# Drake vs. Kendrick Lamar - YouTube
> This notebook downloads, processes and analyzes videos posted to YouTube by rapper Drake and Kendrick Lamar. It also collects statistics, such as views, for each video in an effort to gauge who's winning the diss track battle. 

#### Load Python tools and Jupyter config

In [1]:
import os
import json
import requests
import pandas as pd
import jupyter_black
import altair as alt
from tqdm.notebook import tqdm
from datetime import datetime
import altair_stiles as altstiles
from googleapiclient.discovery import build

In [2]:
jupyter_black.load()
pd.options.display.max_columns = 100
pd.options.display.max_rows = 1000
pd.options.display.max_colwidth = None
alt.themes.register("stiles", altstiles.theme)
alt.themes.enable("stiles")

ThemeRegistry.enable('stiles')

In [3]:
today = pd.Timestamp("today").strftime("%Y%m%d")
now = pd.to_datetime(datetime.utcnow()).tz_localize("US/Eastern")

---

## YouTube

#### Initialize YouTube API

In [4]:
api_key = os.environ.get("YOUTUBE_KEY")
youtube = build("youtube", "v3", developerKey=api_key)

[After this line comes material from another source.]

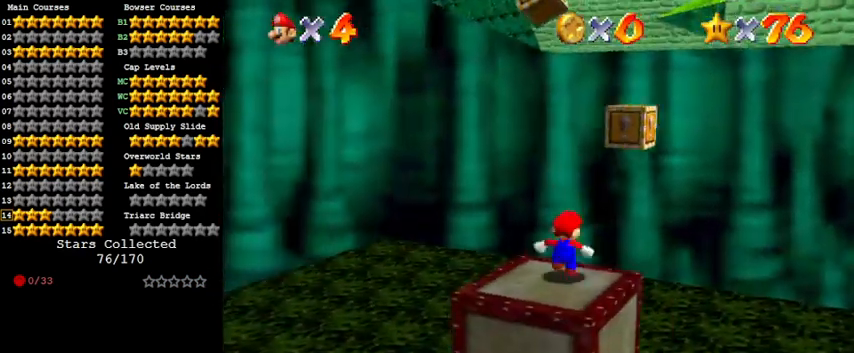
{"keys": ["shift"], "events": [[67, "right", "up"], [100, "d", "down"], [200, "up", "up"], [300, "d", "up"], [333, "down", "down"], [467, "down", "up"]]}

#### Function to get videos from a channel

In [5]:
def get_channel_videos(channel_id):
    # Get the upload playlist ID for the channel
    res = youtube.channels().list(id=channel_id, part="contentDetails").execute()
    playlist_id = res["items"][0]["contentDetails"]["relatedPlaylists"]["uploads"]

    videos = []
    next_page_token = None

    # Fetch all videos in the playlist
    while True:
        res = (
            youtube.playlistItems()
            .list(
                playlistId=playlist_id,
                part="snippet",
                maxResults=50,  # Adjusted as needed
                pageToken=next_page_token,
            )
            .execute()
        )
        videos += res["items"]
        next_page_token = res.get("nextPageToken")

        if next_page_token is None:
            break

    return videos

#### Define each artist's YouTube channel ID

In [6]:
# https://www.youtube.com/@kendricklamar
kendrick_videos = get_channel_videos("UC3lBXcrKFnFAFkfVk5WuKcQ")
# https://www.youtube.com/@DrakeOfficial
drake_videos = get_channel_videos("UCByOQJjav0CUDwxCk-jVNRQ")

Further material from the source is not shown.